# Don't want any babies...!



## Guest (Jan 18, 2009)

I'm getting a Budgie tomorrow (all being well he's still there...) as a companion for my female Budgie, Jerry. She has lived with a male previously and got on fine with him, but she made sure he knew his place lol. 

I went out today and bought another cage etc... so that I can keep him away from mine untill I know he's not got any germs and then I'll introduce them slowly and put the new male into Jerry's cage as it's bigger...

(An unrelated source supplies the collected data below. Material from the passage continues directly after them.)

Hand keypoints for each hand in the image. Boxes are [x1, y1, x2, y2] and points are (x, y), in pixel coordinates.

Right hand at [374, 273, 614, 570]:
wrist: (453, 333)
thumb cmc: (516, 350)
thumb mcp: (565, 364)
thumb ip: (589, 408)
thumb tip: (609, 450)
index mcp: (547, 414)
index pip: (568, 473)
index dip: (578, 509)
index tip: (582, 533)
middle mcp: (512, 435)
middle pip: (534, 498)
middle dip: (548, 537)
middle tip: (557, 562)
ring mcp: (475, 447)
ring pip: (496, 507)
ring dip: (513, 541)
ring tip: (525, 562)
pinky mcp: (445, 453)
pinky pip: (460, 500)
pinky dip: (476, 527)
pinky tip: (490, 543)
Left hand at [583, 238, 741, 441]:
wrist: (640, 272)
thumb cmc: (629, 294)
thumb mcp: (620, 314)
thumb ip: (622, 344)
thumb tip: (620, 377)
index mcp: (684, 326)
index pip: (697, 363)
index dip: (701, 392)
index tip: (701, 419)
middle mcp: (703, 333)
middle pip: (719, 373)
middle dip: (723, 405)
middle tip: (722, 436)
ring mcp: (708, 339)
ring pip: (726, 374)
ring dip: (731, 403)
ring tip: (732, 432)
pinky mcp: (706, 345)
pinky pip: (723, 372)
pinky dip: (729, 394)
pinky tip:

My question is; can they breed? I was told that as long as there is no nesting box... they won't have eggs? I hope this is true... as otherwise, I'd have to keep them both seperate! And I'm back to square one of lonely Budgie... only this time, with two! :blink:


----------



## DKDREAM (Sep 15, 2008)

Its true they should not breed without a nesting box. ive never known it and my uncle breeds show budgies he said they need a box. Hope you get him


----------



## Guest (Jan 18, 2009)

Aha! Great news! Thanks hun!  x


----------



## DKDREAM (Sep 15, 2008)

No probs. Im gonna get some budgies soon as I lost one of my parrots Rojo he was only 2 years old and had a heart murmor and it got the better of him he was a Black Headed Caique


----------



## Guest (Jan 18, 2009)

Aww I'm sorry to hear that  they're beautiful birds - colourful!


----------



## DKDREAM (Sep 15, 2008)

Yeah he was very friendly too bless him, he used to love playing with leather strips on toys, they are total clowns.


----------



## Guest (Jan 18, 2009)

Hehe, you'll have to post some pictures of him


----------



## DKDREAM (Sep 15, 2008)

Heres the little guy himself!


----------



## Guest (Jan 18, 2009)

Wow he was stunning!


----------



## u-look-like-a-hamster (Aug 17, 2008)

DKDREAM said:


> Heres the little guy himself!


i see no pics.....


----------



## DKDREAM (Sep 15, 2008)

Here ya go


----------



## u-look-like-a-hamster (Aug 17, 2008)

:yikes: he is a little stunner.

im sorry for yuorloss 



how much do they cost??


----------



## DKDREAM (Sep 15, 2008)

He cost £500 but if you look about for a proper breeder they maybe cheaper. You can also get yellow Theighed Caiques and Green theighed Caiques. the black headed is more popular.


----------



## u-look-like-a-hamster (Aug 17, 2008)

: £500 that quite cheap!! 


 

are theyhard to look after??
xx


----------



## DKDREAM (Sep 15, 2008)

they arnt that hard to look after no they just love loads of toys and of course attention.* they arnt very good talkers but it didnt bother me they are known the clowns of the parrot world.* If you look on you tube you will see some caiques and how silly they can be Rojo used to love playing football while having a bath in a little dish of water.


----------